Benchmarking and Tuning

3Ware Escalade 7500-12, 9x250GB disks (2TB effective)

We were interested in measuring the performance of our arrays in RAID5 mode, which is certainly the most demanding in system resources. For wide-field image processing we are mainly concerned with the sequential transfer rate of large files. The graph one the left shows the relative performance obtained in 3 house-made tests for various filesystems. Read and Write tests are performed with PerfIO 1.1. This program generates random data in a huge memory buffer (512 MB) which is then used to measure the asymptotic transfer rate with large chunks. The rest of the available memory is filled with random numbers to prevent the system from using it as a cache. The 3rd test just measures the transfer rate obtained by doing a cp of a large file (800 MB) in the same partition. In all cases, the CPU usage is less than 40%. Many people use the Bonnie++ program for benchmarking storage devices. Bonnie++ is a reliable and superior tool that measures the ultimate throughput that can be obtained from a filesystem. This is done using some "intelligent" writing and reading routines which allow to optimize sequential transfers between disk and memory. The downside of this approach is that it often yields transfer-rates that cannot be reached with the conventional I/O calls (fread(), fwrite()) found in scientific codes. Typically, read/write transfer rates displayed here are underestimated by about 20% compared to what Bonnie measures.

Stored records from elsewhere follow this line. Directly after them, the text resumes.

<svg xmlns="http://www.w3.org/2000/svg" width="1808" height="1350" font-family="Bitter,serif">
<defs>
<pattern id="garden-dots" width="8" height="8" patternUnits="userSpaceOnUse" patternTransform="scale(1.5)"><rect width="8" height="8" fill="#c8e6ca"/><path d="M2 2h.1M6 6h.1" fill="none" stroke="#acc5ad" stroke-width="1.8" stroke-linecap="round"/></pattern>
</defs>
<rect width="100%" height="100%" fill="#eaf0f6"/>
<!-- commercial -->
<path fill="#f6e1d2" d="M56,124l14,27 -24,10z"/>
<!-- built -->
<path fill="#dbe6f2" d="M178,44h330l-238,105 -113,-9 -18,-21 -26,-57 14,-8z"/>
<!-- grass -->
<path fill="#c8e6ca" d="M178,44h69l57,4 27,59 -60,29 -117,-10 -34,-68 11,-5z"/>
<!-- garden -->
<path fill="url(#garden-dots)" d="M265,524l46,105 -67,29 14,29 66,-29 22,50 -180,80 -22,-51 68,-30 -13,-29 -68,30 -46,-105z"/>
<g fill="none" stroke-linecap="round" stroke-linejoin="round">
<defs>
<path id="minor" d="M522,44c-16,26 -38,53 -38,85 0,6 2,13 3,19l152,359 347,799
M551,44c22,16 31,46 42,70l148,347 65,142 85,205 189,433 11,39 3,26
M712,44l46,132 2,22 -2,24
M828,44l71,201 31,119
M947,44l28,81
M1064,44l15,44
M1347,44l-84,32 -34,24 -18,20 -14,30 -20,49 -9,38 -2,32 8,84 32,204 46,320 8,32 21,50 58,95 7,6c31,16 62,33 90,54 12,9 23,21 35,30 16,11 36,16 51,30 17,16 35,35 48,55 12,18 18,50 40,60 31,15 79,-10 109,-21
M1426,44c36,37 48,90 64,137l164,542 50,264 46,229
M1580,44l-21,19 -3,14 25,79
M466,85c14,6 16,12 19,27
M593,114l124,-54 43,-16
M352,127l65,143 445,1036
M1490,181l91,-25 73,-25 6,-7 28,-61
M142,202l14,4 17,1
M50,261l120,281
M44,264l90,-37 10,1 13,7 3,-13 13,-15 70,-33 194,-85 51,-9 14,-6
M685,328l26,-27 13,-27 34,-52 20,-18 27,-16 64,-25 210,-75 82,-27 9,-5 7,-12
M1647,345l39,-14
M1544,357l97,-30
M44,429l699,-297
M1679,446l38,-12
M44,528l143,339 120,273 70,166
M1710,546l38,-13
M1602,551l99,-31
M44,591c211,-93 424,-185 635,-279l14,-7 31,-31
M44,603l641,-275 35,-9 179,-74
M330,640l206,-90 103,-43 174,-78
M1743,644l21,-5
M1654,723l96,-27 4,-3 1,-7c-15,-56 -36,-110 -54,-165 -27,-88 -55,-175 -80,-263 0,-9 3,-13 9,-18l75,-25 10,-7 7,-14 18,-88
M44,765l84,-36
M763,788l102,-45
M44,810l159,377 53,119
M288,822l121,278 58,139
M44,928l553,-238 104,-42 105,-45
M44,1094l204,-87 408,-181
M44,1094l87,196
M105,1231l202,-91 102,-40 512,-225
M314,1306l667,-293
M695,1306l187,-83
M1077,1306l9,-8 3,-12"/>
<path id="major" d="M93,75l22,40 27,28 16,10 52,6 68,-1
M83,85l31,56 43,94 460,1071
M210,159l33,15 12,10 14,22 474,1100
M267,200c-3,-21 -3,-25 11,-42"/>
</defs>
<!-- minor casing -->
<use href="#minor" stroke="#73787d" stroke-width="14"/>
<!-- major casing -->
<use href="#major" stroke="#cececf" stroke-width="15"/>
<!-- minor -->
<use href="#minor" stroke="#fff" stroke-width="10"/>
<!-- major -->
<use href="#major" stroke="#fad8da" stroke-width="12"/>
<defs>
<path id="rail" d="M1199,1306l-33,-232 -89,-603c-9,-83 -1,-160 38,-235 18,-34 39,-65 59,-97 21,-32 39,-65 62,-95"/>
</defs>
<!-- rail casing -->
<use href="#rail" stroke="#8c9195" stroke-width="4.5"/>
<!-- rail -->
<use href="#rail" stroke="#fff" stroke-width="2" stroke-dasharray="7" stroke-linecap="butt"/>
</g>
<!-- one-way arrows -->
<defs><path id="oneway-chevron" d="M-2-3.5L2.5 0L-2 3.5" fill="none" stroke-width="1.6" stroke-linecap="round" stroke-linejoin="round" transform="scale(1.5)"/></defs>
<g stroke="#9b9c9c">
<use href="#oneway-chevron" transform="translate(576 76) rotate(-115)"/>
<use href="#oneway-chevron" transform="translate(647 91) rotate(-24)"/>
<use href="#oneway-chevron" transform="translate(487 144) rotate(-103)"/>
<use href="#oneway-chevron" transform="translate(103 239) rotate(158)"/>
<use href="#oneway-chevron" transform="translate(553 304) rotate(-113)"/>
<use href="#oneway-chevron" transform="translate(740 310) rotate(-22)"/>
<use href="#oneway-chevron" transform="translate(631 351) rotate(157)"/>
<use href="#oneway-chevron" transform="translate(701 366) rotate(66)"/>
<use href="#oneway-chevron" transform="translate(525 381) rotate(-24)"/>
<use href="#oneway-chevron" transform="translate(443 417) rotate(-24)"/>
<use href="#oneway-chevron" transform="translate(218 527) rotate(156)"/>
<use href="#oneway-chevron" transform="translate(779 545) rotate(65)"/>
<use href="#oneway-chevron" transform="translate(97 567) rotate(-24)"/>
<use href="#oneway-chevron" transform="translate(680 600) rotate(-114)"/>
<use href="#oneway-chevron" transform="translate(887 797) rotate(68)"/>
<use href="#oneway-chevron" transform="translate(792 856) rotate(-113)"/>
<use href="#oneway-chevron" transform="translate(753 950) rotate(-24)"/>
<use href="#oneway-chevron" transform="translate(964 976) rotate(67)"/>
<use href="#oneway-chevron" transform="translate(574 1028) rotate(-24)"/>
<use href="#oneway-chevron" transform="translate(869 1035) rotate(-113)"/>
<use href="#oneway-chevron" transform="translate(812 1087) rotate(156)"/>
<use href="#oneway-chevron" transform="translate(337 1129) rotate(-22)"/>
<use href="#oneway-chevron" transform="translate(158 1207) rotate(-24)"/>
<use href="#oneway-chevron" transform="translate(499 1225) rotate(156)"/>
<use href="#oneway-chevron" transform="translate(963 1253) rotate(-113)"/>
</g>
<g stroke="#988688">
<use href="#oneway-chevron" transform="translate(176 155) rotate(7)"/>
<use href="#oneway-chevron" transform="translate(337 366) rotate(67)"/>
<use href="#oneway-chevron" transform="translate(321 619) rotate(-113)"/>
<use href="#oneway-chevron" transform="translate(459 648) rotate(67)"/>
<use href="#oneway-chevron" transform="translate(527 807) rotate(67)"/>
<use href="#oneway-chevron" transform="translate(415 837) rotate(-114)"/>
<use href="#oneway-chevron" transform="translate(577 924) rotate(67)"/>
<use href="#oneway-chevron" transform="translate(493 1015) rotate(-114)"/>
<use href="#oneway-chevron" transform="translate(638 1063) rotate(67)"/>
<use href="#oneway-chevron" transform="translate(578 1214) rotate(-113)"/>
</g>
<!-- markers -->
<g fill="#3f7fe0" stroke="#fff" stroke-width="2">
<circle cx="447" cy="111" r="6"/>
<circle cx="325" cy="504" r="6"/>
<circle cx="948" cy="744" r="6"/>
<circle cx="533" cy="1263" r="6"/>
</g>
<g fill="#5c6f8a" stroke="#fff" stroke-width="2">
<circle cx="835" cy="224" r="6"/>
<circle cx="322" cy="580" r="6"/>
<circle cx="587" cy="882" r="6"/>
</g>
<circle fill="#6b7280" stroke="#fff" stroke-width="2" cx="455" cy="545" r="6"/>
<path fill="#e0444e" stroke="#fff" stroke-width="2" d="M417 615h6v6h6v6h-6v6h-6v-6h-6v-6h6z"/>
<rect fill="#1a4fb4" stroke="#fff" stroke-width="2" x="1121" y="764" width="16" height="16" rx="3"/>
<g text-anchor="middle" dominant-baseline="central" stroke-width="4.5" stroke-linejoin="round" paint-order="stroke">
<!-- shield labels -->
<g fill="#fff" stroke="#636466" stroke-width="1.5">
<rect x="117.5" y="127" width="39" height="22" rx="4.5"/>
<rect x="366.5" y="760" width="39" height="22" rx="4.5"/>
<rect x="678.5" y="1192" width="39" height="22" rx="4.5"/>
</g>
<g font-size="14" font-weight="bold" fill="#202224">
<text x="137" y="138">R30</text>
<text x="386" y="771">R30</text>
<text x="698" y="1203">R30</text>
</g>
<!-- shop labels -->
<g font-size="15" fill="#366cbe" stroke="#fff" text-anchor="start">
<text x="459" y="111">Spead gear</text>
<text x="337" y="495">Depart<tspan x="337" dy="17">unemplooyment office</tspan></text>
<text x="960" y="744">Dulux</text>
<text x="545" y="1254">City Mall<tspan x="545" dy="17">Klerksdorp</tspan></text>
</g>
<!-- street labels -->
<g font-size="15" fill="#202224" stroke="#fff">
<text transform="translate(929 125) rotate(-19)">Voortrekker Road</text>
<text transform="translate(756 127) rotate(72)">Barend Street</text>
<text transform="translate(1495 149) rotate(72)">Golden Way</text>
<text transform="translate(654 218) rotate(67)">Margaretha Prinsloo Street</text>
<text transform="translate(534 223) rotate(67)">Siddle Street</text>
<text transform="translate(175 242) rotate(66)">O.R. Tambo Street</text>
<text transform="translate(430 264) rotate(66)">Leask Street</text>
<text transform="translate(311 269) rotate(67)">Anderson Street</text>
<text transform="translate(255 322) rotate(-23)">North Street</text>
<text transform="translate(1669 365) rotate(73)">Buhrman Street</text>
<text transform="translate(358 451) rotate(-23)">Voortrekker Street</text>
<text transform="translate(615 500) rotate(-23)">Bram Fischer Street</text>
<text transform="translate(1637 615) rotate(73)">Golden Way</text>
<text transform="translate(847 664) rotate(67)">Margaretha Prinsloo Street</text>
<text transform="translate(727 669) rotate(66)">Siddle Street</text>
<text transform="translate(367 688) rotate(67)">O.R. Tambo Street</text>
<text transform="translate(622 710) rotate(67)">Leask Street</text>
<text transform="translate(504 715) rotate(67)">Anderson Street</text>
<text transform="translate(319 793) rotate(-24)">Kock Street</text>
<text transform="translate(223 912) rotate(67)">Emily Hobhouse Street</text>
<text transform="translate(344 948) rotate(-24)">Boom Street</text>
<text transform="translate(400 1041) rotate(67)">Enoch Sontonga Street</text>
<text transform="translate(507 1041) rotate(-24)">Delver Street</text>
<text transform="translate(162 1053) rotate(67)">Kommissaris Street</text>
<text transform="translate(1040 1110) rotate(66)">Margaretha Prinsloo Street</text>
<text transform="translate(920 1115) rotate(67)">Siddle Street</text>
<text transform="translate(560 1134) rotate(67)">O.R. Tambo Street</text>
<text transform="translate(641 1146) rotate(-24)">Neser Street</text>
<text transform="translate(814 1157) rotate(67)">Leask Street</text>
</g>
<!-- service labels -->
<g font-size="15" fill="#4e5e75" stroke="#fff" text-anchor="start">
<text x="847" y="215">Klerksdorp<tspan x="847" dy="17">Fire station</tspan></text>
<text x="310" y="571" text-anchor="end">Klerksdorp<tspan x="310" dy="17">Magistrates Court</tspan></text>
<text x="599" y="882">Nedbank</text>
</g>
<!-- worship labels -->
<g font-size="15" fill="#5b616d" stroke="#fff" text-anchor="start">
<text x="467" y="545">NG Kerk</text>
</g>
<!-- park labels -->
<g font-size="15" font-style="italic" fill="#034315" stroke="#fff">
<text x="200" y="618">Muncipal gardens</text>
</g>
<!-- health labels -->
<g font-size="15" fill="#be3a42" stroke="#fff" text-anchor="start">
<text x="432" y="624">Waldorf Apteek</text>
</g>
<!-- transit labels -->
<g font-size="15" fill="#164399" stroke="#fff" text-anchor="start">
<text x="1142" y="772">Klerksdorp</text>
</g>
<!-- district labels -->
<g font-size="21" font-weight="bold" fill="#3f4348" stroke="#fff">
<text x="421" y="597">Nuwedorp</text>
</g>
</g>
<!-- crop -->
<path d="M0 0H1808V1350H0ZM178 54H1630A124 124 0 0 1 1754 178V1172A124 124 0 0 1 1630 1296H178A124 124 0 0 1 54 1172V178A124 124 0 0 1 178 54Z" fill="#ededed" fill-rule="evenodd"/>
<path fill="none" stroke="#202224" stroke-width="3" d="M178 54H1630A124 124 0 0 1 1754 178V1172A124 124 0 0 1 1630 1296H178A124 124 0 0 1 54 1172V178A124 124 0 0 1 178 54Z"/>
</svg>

In our tests, XFS is the clear winner when it comes to throughput. Note that higher throuputs may be obtained by combining 2 or more 3Ware cards : see this link and this one.

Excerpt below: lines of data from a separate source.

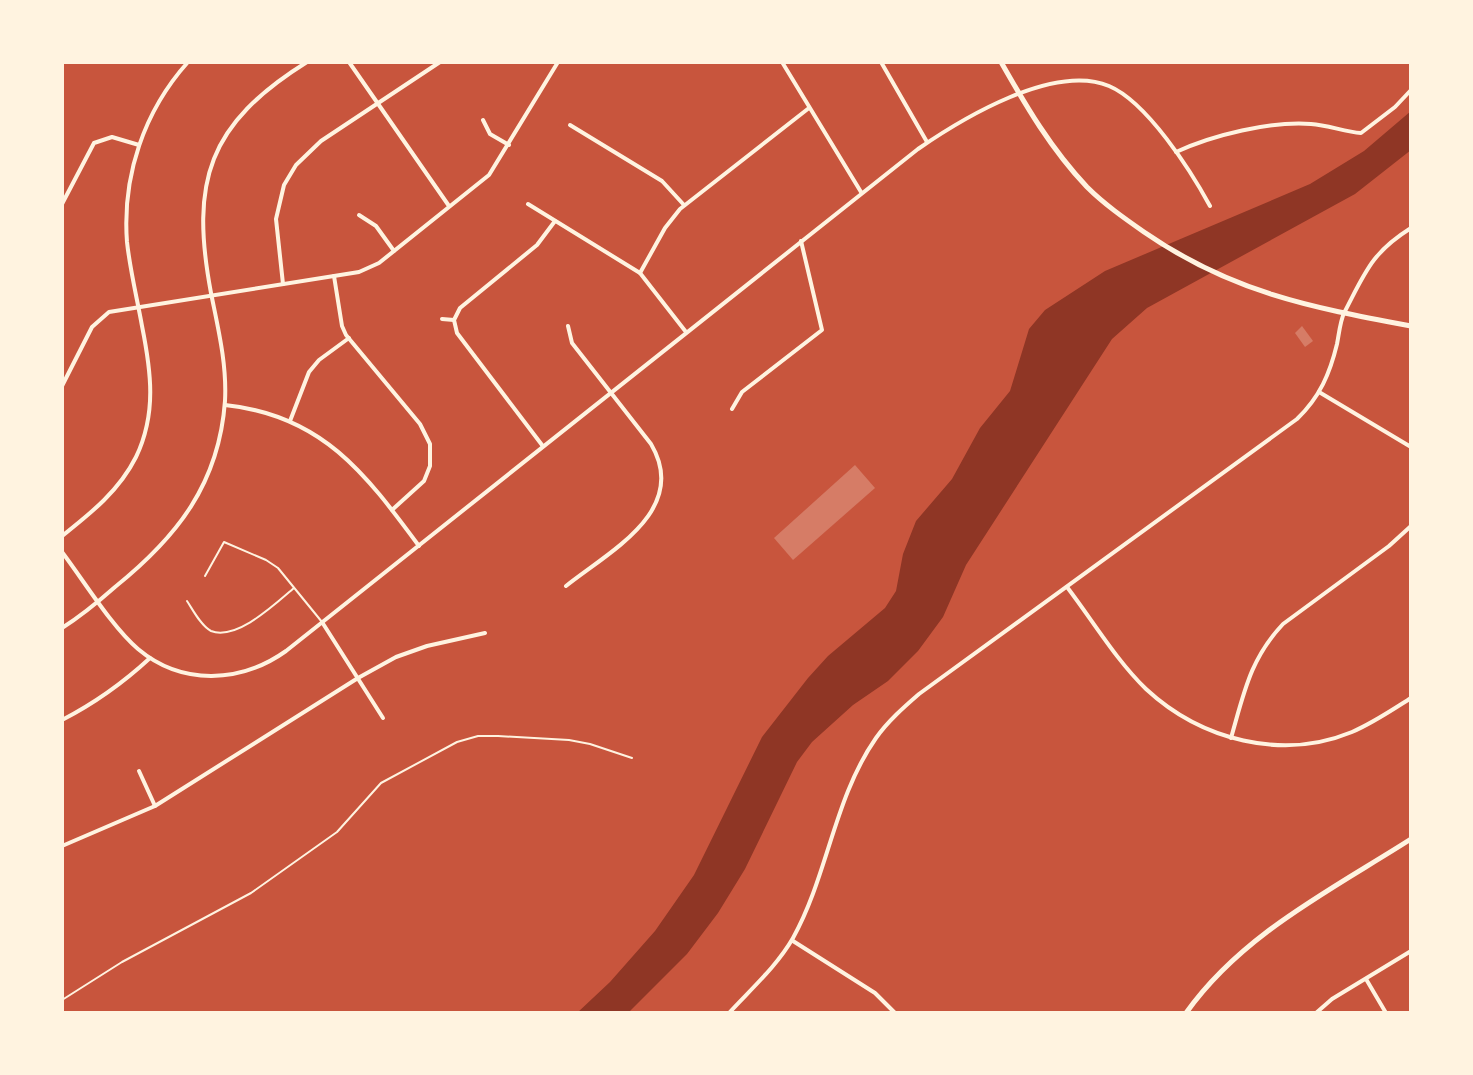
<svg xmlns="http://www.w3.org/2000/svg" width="1473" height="1075" viewBox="0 0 1473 1075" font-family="Manrope,sans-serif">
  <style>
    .water { fill: #8f3625 }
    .building { fill: #d67c66 }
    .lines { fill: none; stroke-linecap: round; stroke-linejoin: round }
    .service { stroke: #fff3e0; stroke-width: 2 }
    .minor { stroke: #fff3e0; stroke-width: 4 }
    .tertiary { stroke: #fff3e0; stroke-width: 5 }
  </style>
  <rect width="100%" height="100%" fill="#c8553d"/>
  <polygon class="water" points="1411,111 1411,150 1355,194 1147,308 1112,339 966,565 943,617 918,651 888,681 853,705 812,742 797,762 745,869 718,913 687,954 628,1013 577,1013 610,982 655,931 694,875 762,737 808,678 828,656 885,608 896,591 903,554 916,521 952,479 980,428 1010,391 1029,329 1045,310 1105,271 1310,184 1364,151"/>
  <g class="building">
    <polygon points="1302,326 1313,341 1305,347 1295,333"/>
    <polygon points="855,465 875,488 793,560 774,538"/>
  </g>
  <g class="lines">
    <g class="service">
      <polyline points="205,576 224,542 266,560 278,568 322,622"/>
      <path d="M 187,601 C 193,610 201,626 211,631 C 237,641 276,603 294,588"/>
      <polyline points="62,1000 122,962 251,893 337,832 381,783 457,742 478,736 498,736 569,740 590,744 632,758"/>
    </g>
    <g class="minor">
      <polyline points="349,62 449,206"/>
      <polyline points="782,62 861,192"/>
      <polyline points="881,62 927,142"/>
      <polyline points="483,120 490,134 509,145"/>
      <polyline points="570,125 662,181 684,205"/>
      <path d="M 1176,152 C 1213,135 1270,121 1311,124 C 1328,125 1345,132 1361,133 L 1395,107 L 1411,90"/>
      <polyline points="62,204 94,143 112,137 139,145"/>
      <polyline points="528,204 640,273 686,332"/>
      <polyline points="359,215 376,226 394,251"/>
      <polyline points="640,273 665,228 680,209 809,108"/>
      <polyline points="334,276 342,326 346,335 420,424 430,444 430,466 424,481 392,510"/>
      <polyline points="283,284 276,219 284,185 296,165 321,141 440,62"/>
      <polyline points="442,319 454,320"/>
      <polyline points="62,386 92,327 109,312 359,272 379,263 489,175 558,62"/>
      <polyline points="1319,392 1411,447"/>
      <path d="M 225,405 C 322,415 365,473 419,546"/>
      <polyline points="732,409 742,392 822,330 801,241"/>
      <polyline points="290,421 309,372 319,360 349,338"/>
      <polyline points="542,445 457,333 454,320 460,308 537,245 555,221"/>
      <path d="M 62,536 C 91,513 119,491 136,457 C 157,413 151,371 142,326 C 137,298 130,270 127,242 C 122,176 144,111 188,62"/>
      <path d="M 62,552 C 84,581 112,627 138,649 C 182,686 241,683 286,651 L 918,149 C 963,118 1054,63 1109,86 C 1147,102 1191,171 1210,206"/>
      <path d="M 566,586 C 610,551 690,510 651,444 L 572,343 L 568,326"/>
      <path d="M 1067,587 C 1093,621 1116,660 1146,689 C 1201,740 1282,761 1352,732 C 1373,723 1392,710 1411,698"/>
      <polyline points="322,622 383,718"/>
      <path d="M 62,628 C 81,616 98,602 115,587 C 177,537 219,484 225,401 C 227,364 218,328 211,293 C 190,181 208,124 307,62"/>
      <path d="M 62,720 C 95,703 123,683 150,658"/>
      <path d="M 1231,738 C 1244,693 1250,659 1283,624 L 1389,546 L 1411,526"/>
      <polyline points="139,771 155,806"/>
      <polyline points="62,846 155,806 358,678 396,657 427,646 485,633"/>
      <polyline points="793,941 875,993 895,1013"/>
      <polyline points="1366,979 1386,1013"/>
      <path d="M 729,1013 C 751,989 777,966 793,938 C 828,875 834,798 876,738 C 888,721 904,707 919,694 L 1297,419 C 1320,397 1330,373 1337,344 C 1339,334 1340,322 1344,313 C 1365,273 1371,253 1411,228"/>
      <polyline points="1316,1013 1332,999 1411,951"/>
    </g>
    <g class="tertiary">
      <path d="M 1001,62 C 1026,106 1051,149 1087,187 C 1104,204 1124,218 1144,232 C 1231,292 1309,307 1411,326"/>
      <path d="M 1186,1013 C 1242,934 1331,890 1411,839"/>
    </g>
  </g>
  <rect width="1473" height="1075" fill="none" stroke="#fff3e0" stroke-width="128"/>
</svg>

Tuning I/O parameters in Linux. In some contexts, performance of disk I/O's under Linux can be improved by modifying the parameters in /proc/sys/vm/. The first set of parameters of interest is contained in /proc/sys/vm/bdflush. By modifying these numbers (this can be done at run-time, or at each boot by adding a line in /etc/sysctl.conf), one can tune the system to make it behave more like a server or more like a workstation. With kernel 2.4, /proc/sys/vm/bdflush is a string containing 9 numbers ; for instance

% echo 100 5000 640 2560 150 30000 5000 1884 2 > /proc/sys/vm/bdflush

The first number, called nfract, is the most important. Basically it states the percentage of modified ("dirty") I/O buffers in memory that must be reached before being flushed from/to disk. The lower the nfract, the smoother operations go for single disk accesses: data are being flushed as they are written/read. However this becomes pretty inefficient when several tasks access the disk simultaneously. Inversely, a high nfract makes multiple disk accesses more efficient, but some time is lost for single accesses. The default value for nfract depends on your Linux distribution. For instance, nfract is 40 (%) in most Redhat distribs, 30 in Mandrake 9.0, and 100 in some others. Our tests show that a nfract of 30 provides the best performance for single image processing tasks. In our tests we did not find much improvement/degradation by changing the other parameters, so we would suggest to leave them with their default values. Increasing the /proc/sys/vm/min-readahead (to, say, 128) and /proc/sys/vm/max-readahead (to, say, 512) can be beneficial for devices with a high throughput. Another way to optimize transfer-rates for some Linux applications is to tune the so-called disk I/O elevators, which allow one to trade I/O latency for throughput. This can also be done at run-time, on a device basis, using the /sbin/elvtune command (part of util-linux). /sbin/elvtune sets both the read and write latency. The default values for read_latency and write_latency are generally 8192 and 16384, respectively. One can for instance change them to 2048 and 4096 with % /sbin/elvtune -r 2048 -w 4096 <device>

In our experiments with 3ware products we did not notice a significant improvement from changing read_latency and write_latency for single I/O operations.